Each year hundreds of new educators across our state enter the education profession. They come with high hopes and dreams of positively affecting the lives of their students, and of instilling in their students the love of learning that they themselves feel. Unfortunately, research shows that about one-third of these beginning educators leave the profession within the first five years. Most beginning educators indicate the lack of support, isolation, feelings of loneliness and disillusionment, and lack of feeling effective in their jobs as the primary factors for exiting the profession.
Nationally, many school systems are taking steps to improve the way they bring their new educators into the profession. By creating and implementing an induction program, these schools hope to reduce or eliminate the factors that cause beginning educators to leave.
In Maine, action has been taken to ensure quality support of beginning educators by developing a set of standards and indicators for the induction of beginning educators. A rubric has also been developed to guide the development and assessment of district induction programs. Both the standards and the assessment rubric are based on current research related to supporting new educators in the profession and have been revised based on feedback from forty-five school districts across the State of Maine.

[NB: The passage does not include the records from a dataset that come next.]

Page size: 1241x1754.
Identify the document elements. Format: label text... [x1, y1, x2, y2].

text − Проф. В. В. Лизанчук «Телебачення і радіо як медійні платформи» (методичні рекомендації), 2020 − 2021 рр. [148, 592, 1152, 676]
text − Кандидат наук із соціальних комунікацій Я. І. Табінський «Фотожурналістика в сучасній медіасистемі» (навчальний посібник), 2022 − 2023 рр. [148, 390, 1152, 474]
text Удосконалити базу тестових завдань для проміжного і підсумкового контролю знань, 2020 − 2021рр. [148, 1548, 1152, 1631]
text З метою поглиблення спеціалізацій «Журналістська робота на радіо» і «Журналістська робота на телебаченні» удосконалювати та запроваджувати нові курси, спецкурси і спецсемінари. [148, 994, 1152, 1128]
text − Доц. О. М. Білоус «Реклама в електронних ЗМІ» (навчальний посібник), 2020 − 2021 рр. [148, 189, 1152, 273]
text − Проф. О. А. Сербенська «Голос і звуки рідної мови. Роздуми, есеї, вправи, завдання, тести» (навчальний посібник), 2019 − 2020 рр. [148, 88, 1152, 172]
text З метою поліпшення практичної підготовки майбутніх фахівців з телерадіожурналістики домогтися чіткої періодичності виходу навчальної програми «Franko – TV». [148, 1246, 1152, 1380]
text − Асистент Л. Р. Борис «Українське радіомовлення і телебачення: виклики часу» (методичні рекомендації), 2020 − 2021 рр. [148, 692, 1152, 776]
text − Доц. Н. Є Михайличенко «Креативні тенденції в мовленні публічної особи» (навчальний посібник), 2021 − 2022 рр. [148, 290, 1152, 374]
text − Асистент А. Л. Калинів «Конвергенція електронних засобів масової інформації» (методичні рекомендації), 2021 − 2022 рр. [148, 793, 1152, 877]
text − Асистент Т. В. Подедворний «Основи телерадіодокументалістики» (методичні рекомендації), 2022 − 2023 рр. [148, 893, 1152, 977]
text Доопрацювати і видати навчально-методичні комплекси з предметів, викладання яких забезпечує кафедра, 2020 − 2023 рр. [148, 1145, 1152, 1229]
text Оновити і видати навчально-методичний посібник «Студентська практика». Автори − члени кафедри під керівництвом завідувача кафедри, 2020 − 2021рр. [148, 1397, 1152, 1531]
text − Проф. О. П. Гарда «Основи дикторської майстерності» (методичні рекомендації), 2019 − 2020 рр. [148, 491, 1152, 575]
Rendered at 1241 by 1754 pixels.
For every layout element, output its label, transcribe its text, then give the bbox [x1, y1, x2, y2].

The intent of Maine’s educator induction model is to provide a systematic structure of support for beginning educators. Educator induction programs can help new educators improve teaching practice, learn professional responsibilities and ultimately positively affect student learning. In addition to providing support for beginning teachers, these programs allow mentor teachers to reflect upon their own teaching practice and to unite the professional community as each individual works toward the same goal-- improving the quality of education. Induction programs also have the potential to elevate the teaching profession and foster a collaborative learning community for all educators. These benefits can lead to a much higher rate of retention, as new educators find themselves in an environment that cultivates continual growth and success.